- _About this exercise_
All entries must be repeated exactly. No picture should appear in the result.
[Information Boundary: Start]
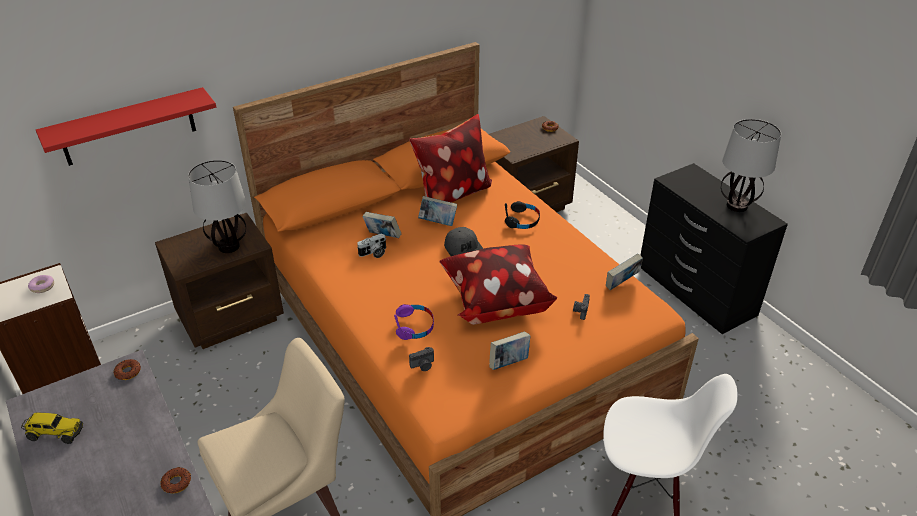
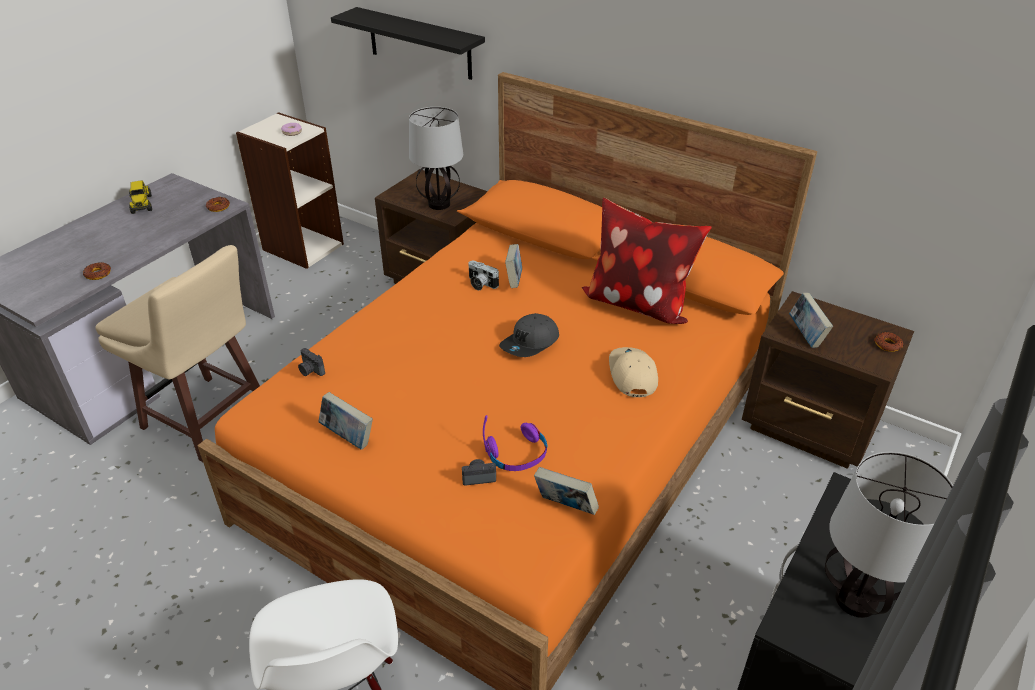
camera: 65 degrees right, 0 degrees up
(128, 127) = (419, 44): red shelf -> black shelf
(414, 326) = (371, 346): purple headphones -> purple headphones (517, 454)
(438, 223) = (571, 310): book -> book (806, 335)
(495, 301) = (454, 396): pillow -> none
(522, 220) = (632, 375): black headphones -> beige cap

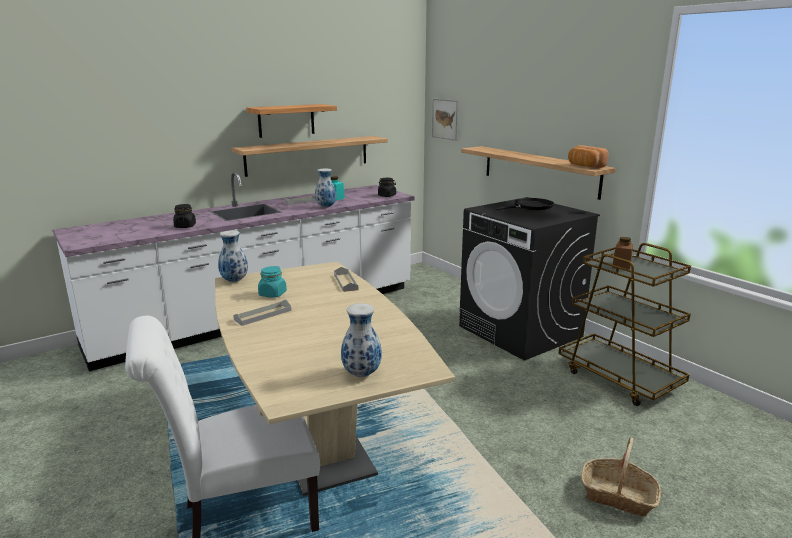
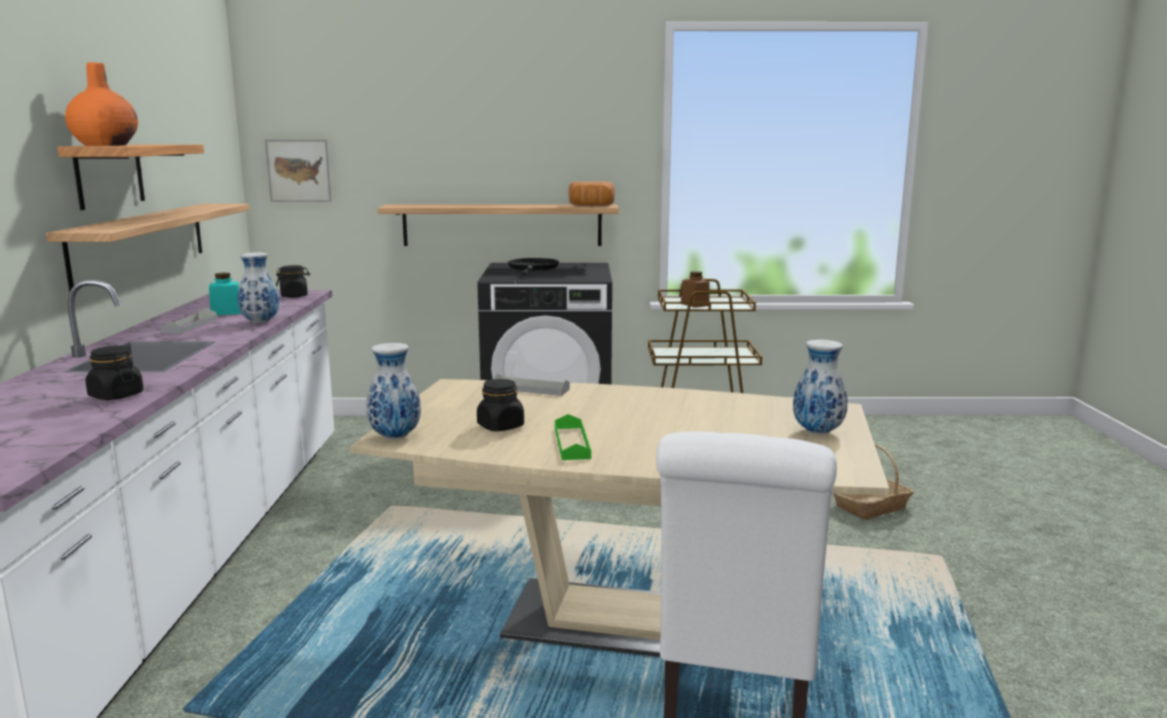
camera: 55 degrees left, 5 degrees down
(263, 315) = (572, 443): grey tray -> green tray
(266, 107) = (105, 145): none -> orange vase
(272, 294) = (501, 426): turquoise jar -> black jar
[Information Boundary: End]
- _Answer to this task_
camera: 65 degrees right, 0 degrees up
(128, 127) = (419, 44): red shelf -> black shelf
(414, 326) = (371, 346): purple headphones -> purple headphones (517, 454)
(438, 223) = (571, 310): book -> book (806, 335)
(495, 301) = (454, 396): pillow -> none
(522, 220) = (632, 375): black headphones -> beige cap

camera: 55 degrees left, 5 degrees down
(263, 315) = (572, 443): grey tray -> green tray
(266, 107) = (105, 145): none -> orange vase
(272, 294) = (501, 426): turquoise jar -> black jar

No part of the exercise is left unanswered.